DDX17 participates in the microRNA (miRNA) processing pathway:

• Primary miRNA Processing: DDX17 interacts with the microprocessor complex (Drosha-DGCR8) to facilitate the processing of primary miRNA transcripts into precursor miRNAs.
• Alternative Processing: The protein can influence which primary miRNAs are processed, contributing to the cell-type specific miRNA expression patterns.
• miRNA Function: By modulating miRNA biogenesis, DDX17 indirectly regulates the expression of numerous target genes through post-transcriptional mechanisms.

RNA Stability and Translation

DDX17 influences mRNA stability and translation:

• mRNA Stabilization: DDX17 can bind to specific mRNAs and protect them from degradation, influencing transcript half-life.
• Translation Regulation: DDX17 participates in translational control, modulating the efficiency of protein synthesis from specific mRNAs.
• Ribosome Biogenesis: DDX17 has been implicated in ribosome biogenesis, indirectly affecting overall protein synthesis capacity.

Stress Granule Formation

Under cellular stress conditions, DDX17 localizes to stress granules [@yang2022]:

• Stress Response: DDX17 is recruited to stress granules in response to various cellular stresses, including oxidative stress and heat shock.
• mRNA Sequestration: In stress granules, DDX17 helps sequester specific mRNAs, temporarily inhibiting their translation until stress is relieved.
• RNP Complex Formation: DDX17 participates in the formation of ribonucleoprotein (RNP) complexes that are central to stress granule assembly.

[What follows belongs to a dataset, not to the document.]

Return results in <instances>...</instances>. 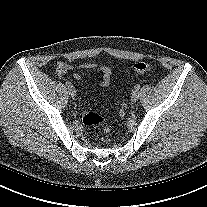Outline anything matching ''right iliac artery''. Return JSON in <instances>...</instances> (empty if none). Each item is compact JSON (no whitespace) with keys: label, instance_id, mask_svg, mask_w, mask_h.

Role in Neurodegenerative Diseases

Amyotrophic Lateral Sclerosis (ALS)

DDX17 has emerged as a significant player in ALS pathogenesis [@chen2022]:

Alternative Splicing Dysregulation
DDX17 regulates the alternative splicing of several ALS-associated genes. In ALS models and patient tissues, DDX17 expression and activity are altered, leading to aberrant splicing patterns that contribute to disease progression. Key targets include:

• SOD1: DDX17 influences the splicing of [SOD1](/genes/sod1) transcripts, potentially modulating the toxicity of mutant SOD1 proteins.
• TDP-43 Targets: While DDX17 itself is not a direct TDP-43 target, it participates in overlapping splicing pathways that are affected in TDP-43 proteinopathies.
• FUS Interactions: DDX17 functionally interacts with FUS (Fused in Sarcoma), another ALS-associated RNA-binding protein.

• DDX17 abnormally accumulates in stress granules in ALS models.
• Persistent stress granule localization leads to the sequestration of DDX17 away from its normal nuclear functions.
• The dysregulated stress granule behavior contributes to translational repression and mitochondrial dysfunction in motor neurons.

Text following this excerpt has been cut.